▶ **What the task requires**:
Word for word, restate each of the entries below, and drop every picture.

▶ **Records for this exercise**:
━━━━━━━━

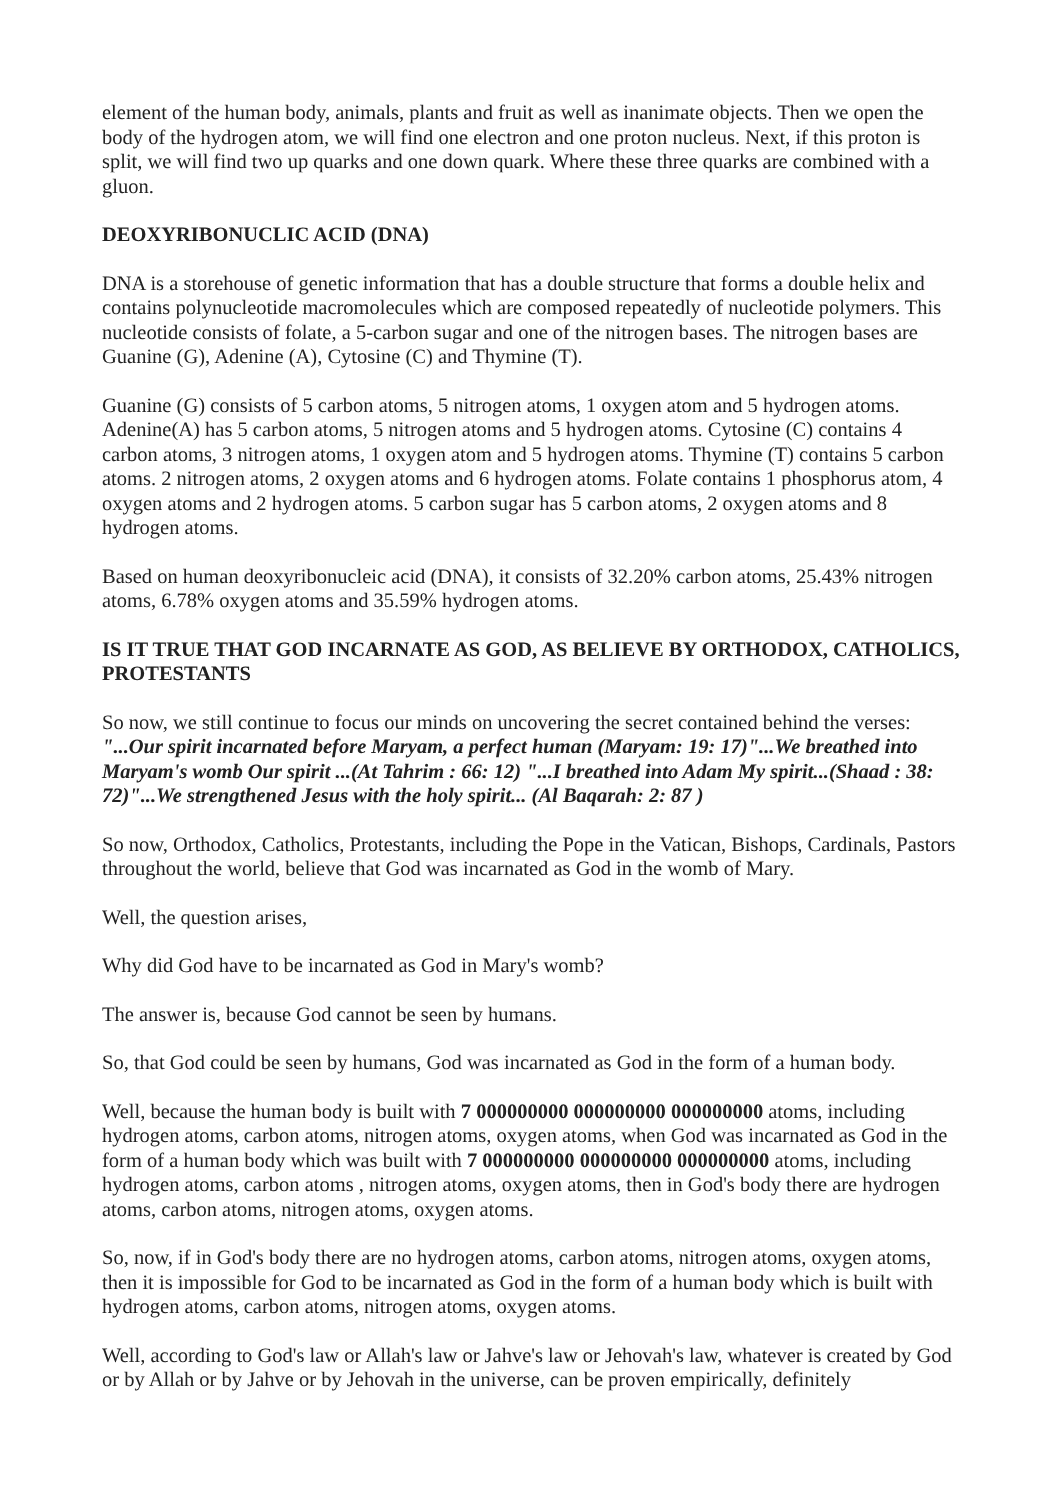element of the human body, animals, plants and fruit as well as inanimate objects. Then we open the body of the hydrogen atom, we will find one electron and one proton nucleus. Next, if this proton is split, we will find two up quarks and one down quark. Where these three quarks are combined with a gluon.
DEOXYRIBONUCLIC ACID (DNA)
DNA is a storehouse of genetic information that has a double structure that forms a double helix and contains polynucleotide macromolecules which are composed repeatedly of nucleotide polymers. This nucleotide consists of folate, a 5-carbon sugar and one of the nitrogen bases. The nitrogen bases are Guanine (G), Adenine (A), Cytosine (C) and Thymine (T).
Guanine (G) consists of 5 carbon atoms, 5 nitrogen atoms, 1 oxygen atom and 5 hydrogen atoms. Adenine(A) has 5 carbon atoms, 5 nitrogen atoms and 5 hydrogen atoms. Cytosine (C) contains 4 carbon atoms, 3 nitrogen atoms, 1 oxygen atom and 5 hydrogen atoms. Thymine (T) contains 5 carbon atoms. 2 nitrogen atoms, 2 oxygen atoms and 6 hydrogen atoms. Folate contains 1 phosphorus atom, 4 oxygen atoms and 2 hydrogen atoms. 5 carbon sugar has 5 carbon atoms, 2 oxygen atoms and 8 hydrogen atoms.
Based on human deoxyribonucleic acid (DNA), it consists of 32.20% carbon atoms, 25.43% nitrogen atoms, 6.78% oxygen atoms and 35.59% hydrogen atoms.
IS IT TRUE THAT GOD INCARNATE AS GOD, AS BELIEVE BY ORTHODOX, CATHOLICS, PROTESTANTS
So now, we still continue to focus our minds on uncovering the secret contained behind the verses: "...Our spirit incarnated before Maryam, a perfect human (Maryam: 19: 17)"...We breathed into Maryam's womb Our spirit ...(At Tahrim : 66: 12) "...I breathed into Adam My spirit...(Shaad : 38: 72)"...We strengthened Jesus with the holy spirit... (Al Baqarah: 2: 87 )
So now, Orthodox, Catholics, Protestants, including the Pope in the Vatican, Bishops, Cardinals, Pastors throughout the world, believe that God was incarnated as God in the womb of Mary.
Well, the question arises,
Why did God have to be incarnated as God in Mary's womb?
The answer is, because God cannot be seen by humans.
So, that God could be seen by humans, God was incarnated as God in the form of a human body.
Well, because the human body is built with 7 000000000 000000000 000000000 atoms, including hydrogen atoms, carbon atoms, nitrogen atoms, oxygen atoms, when God was incarnated as God in the form of a human body which was built with 7 000000000 000000000 000000000 atoms, including hydrogen atoms, carbon atoms , nitrogen atoms, oxygen atoms, then in God's body there are hydrogen atoms, carbon atoms, nitrogen atoms, oxygen atoms.
So, now, if in God's body there are no hydrogen atoms, carbon atoms, nitrogen atoms, oxygen atoms, then it is impossible for God to be incarnated as God in the form of a human body which is built with hydrogen atoms, carbon atoms, nitrogen atoms, oxygen atoms.
Well, according to God's law or Allah's law or Jahve's law or Jehovah's law, whatever is created by God or by Allah or by Jahve or by Jehovah in the universe, can be proven empirically, definitely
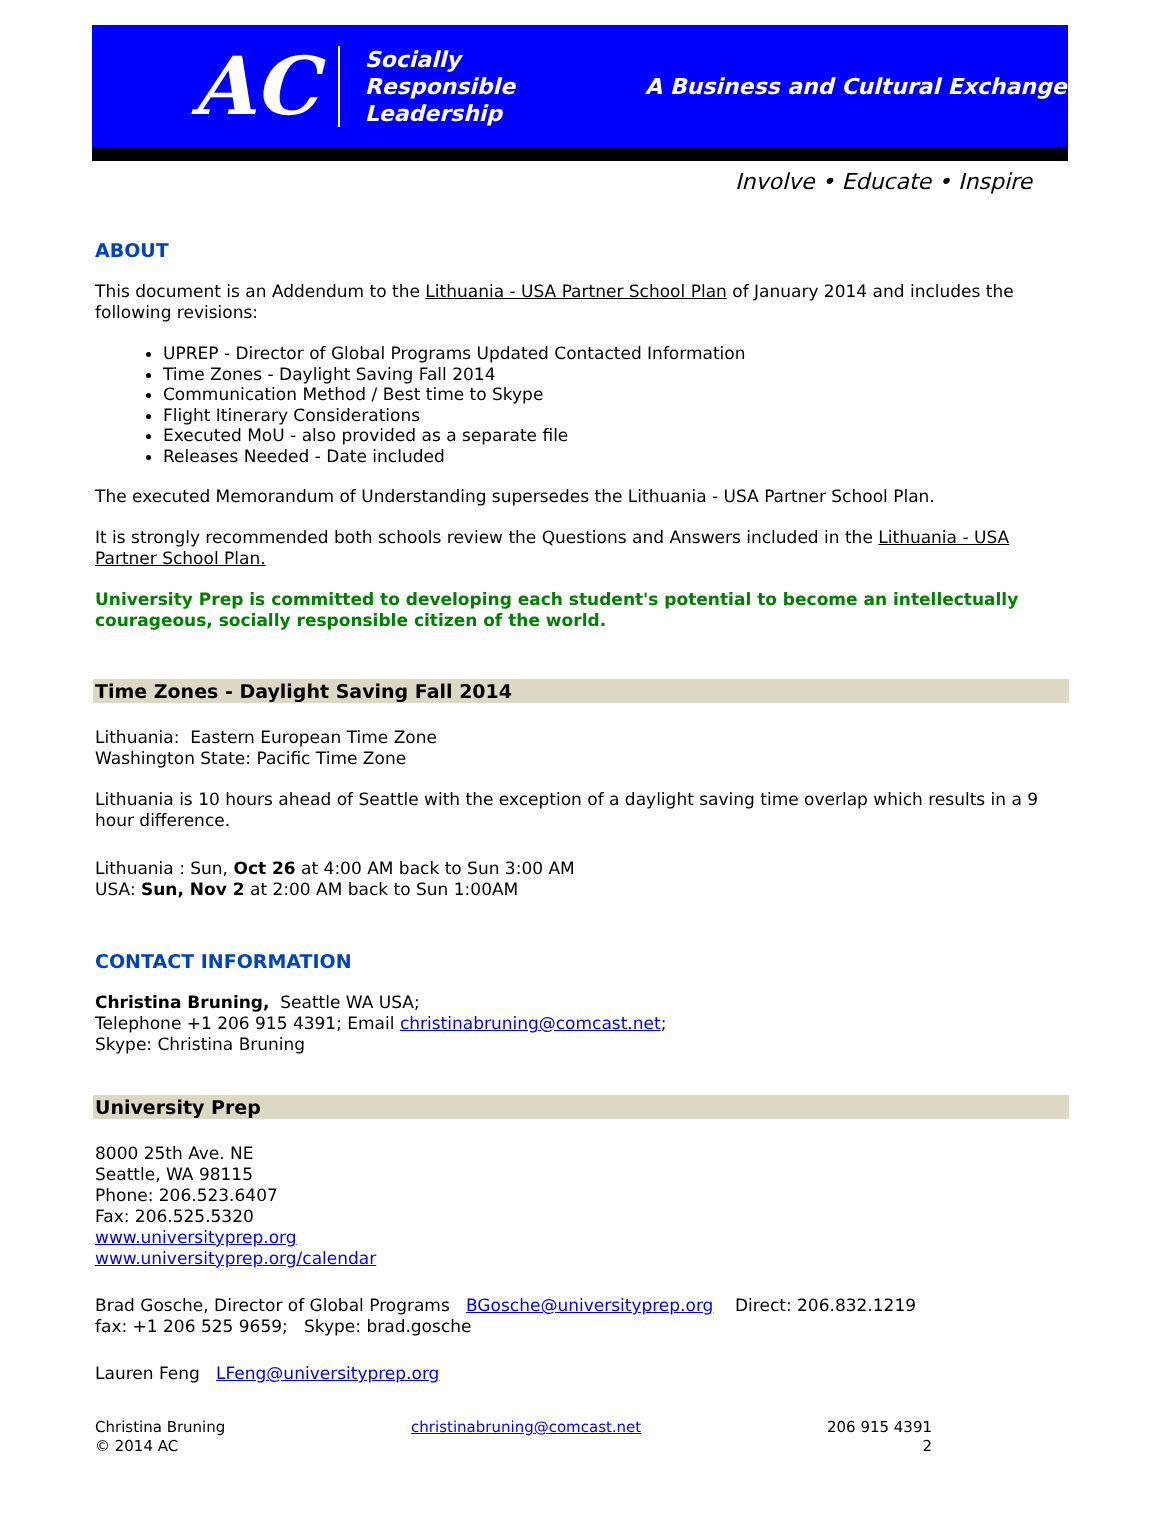AC
Socially
Responsible
Leadership
A Business and Cultural Exchange
Involve • Educate • Inspire
ABOUT
This document is an Addendum to the Lithuania - USA Partner School Plan of January 2014 and includes the following revisions:
UPREP - Director of Global Programs Updated Contacted Information
Time Zones - Daylight Saving Fall 2014
Communication Method / Best time to Skype
Flight Itinerary Considerations
Executed MoU - also provided as a separate file
Releases Needed - Date included
The executed Memorandum of Understanding supersedes the Lithuania - USA Partner School Plan.
It is strongly recommended both schools review the Questions and Answers included in the Lithuania - USA Partner School Plan.
University Prep is committed to developing each student's potential to become an intellectually courageous, socially responsible citizen of the world.
Time Zones - Daylight Saving Fall 2014
Lithuania: Eastern European Time Zone
Washington State: Pacific Time Zone
Lithuania is 10 hours ahead of Seattle with the exception of a daylight saving time overlap which results in a 9 hour difference.
Lithuania : Sun, Oct 26 at 4:00 AM back to Sun 3:00 AM
USA: Sun, Nov 2 at 2:00 AM back to Sun 1:00AM
CONTACT INFORMATION
Christina Bruning, Seattle WA USA;
Telephone +1 206 915 4391; Email christinabruning@comcast.net;
Skype: Christina Bruning
University Prep
8000 25th Ave. NE
Seattle, WA 98115
Phone: 206.523.6407
Fax: 206.525.5320
www.universityprep.org
www.universityprep.org/calendar
Brad Gosche, Director of Global Programs BGosche@universityprep.org Direct: 206.832.1219
fax: +1 206 525 9659; Skype: brad.gosche
Lauren Feng LFeng@universityprep.org
Christina Bruning
© 2014 AC
christinabruning@comcast.net 206 915 4391
2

━━━━━━━━

▶ **Output for this exercise**:
element of the human body, animals, plants and fruit as well as inanimate objects. Then we open the body of the hydrogen atom, we will find one electron and one proton nucleus. Next, if this proton is split, we will find two up quarks and one down quark. Where these three quarks are combined with a gluon.
DEOXYRIBONUCLIC ACID (DNA)
DNA is a storehouse of genetic information that has a double structure that forms a double helix and contains polynucleotide macromolecules which are composed repeatedly of nucleotide polymers. This nucleotide consists of folate, a 5-carbon sugar and one of the nitrogen bases. The nitrogen bases are Guanine (G), Adenine (A), Cytosine (C) and Thymine (T).
Guanine (G) consists of 5 carbon atoms, 5 nitrogen atoms, 1 oxygen atom and 5 hydrogen atoms. Adenine(A) has 5 carbon atoms, 5 nitrogen atoms and 5 hydrogen atoms. Cytosine (C) contains 4 carbon atoms, 3 nitrogen atoms, 1 oxygen atom and 5 hydrogen atoms. Thymine (T) contains 5 carbon atoms. 2 nitrogen atoms, 2 oxygen atoms and 6 hydrogen atoms. Folate contains 1 phosphorus atom, 4 oxygen atoms and 2 hydrogen atoms. 5 carbon sugar has 5 carbon atoms, 2 oxygen atoms and 8 hydrogen atoms.
Based on human deoxyribonucleic acid (DNA), it consists of 32.20% carbon atoms, 25.43% nitrogen atoms, 6.78% oxygen atoms and 35.59% hydrogen atoms.
IS IT TRUE THAT GOD INCARNATE AS GOD, AS BELIEVE BY ORTHODOX, CATHOLICS, PROTESTANTS
So now, we still continue to focus our minds on uncovering the secret contained behind the verses: "...Our spirit incarnated before Maryam, a perfect human (Maryam: 19: 17)"...We breathed into Maryam's womb Our spirit ...(At Tahrim : 66: 12) "...I breathed into Adam My spirit...(Shaad : 38: 72)"...We strengthened Jesus with the holy spirit... (Al Baqarah: 2: 87 )
So now, Orthodox, Catholics, Protestants, including the Pope in the Vatican, Bishops, Cardinals, Pastors throughout the world, believe that God was incarnated as God in the womb of Mary.
Well, the question arises,
Why did God have to be incarnated as God in Mary's womb?
The answer is, because God cannot be seen by humans.
So, that God could be seen by humans, God was incarnated as God in the form of a human body.
Well, because the human body is built with 7 000000000 000000000 000000000 atoms, including hydrogen atoms, carbon atoms, nitrogen atoms, oxygen atoms, when God was incarnated as God in the form of a human body which was built with 7 000000000 000000000 000000000 atoms, including hydrogen atoms, carbon atoms , nitrogen atoms, oxygen atoms, then in God's body there are hydrogen atoms, carbon atoms, nitrogen atoms, oxygen atoms.
So, now, if in God's body there are no hydrogen atoms, carbon atoms, nitrogen atoms, oxygen atoms, then it is impossible for God to be incarnated as God in the form of a human body which is built with hydrogen atoms, carbon atoms, nitrogen atoms, oxygen atoms.
Well, according to God's law or Allah's law or Jahve's law or Jehovah's law, whatever is created by God or by Allah or by Jahve or by Jehovah in the universe, can be proven empirically, definitely
AC
Socially
Responsible
Leadership
A Business and Cultural Exchange
Involve • Educate • Inspire
ABOUT
This document is an Addendum to the Lithuania - USA Partner School Plan of January 2014 and includes the following revisions:
UPREP - Director of Global Programs Updated Contacted Information
Time Zones - Daylight Saving Fall 2014
Communication Method / Best time to Skype
Flight Itinerary Considerations
Executed MoU - also provided as a separate file
Releases Needed - Date included
The executed Memorandum of Understanding supersedes the Lithuania - USA Partner School Plan.
It is strongly recommended both schools review the Questions and Answers included in the Lithuania - USA Partner School Plan.
University Prep is committed to developing each student's potential to become an intellectually courageous, socially responsible citizen of the world.
Time Zones - Daylight Saving Fall 2014
Lithuania: Eastern European Time Zone
Washington State: Pacific Time Zone
Lithuania is 10 hours ahead of Seattle with the exception of a daylight saving time overlap which results in a 9 hour difference.
Lithuania : Sun, Oct 26 at 4:00 AM back to Sun 3:00 AM
USA: Sun, Nov 2 at 2:00 AM back to Sun 1:00AM
CONTACT INFORMATION
Christina Bruning, Seattle WA USA;
Telephone +1 206 915 4391; Email christinabruning@comcast.net;
Skype: Christina Bruning
University Prep
8000 25th Ave. NE
Seattle, WA 98115
Phone: 206.523.6407
Fax: 206.525.5320
www.universityprep.org
www.universityprep.org/calendar
Brad Gosche, Director of Global Programs BGosche@universityprep.org Direct: 206.832.1219
fax: +1 206 525 9659; Skype: brad.gosche
Lauren Feng LFeng@universityprep.org
Christina Bruning
© 2014 AC
christinabruning@comcast.net 206 915 4391
2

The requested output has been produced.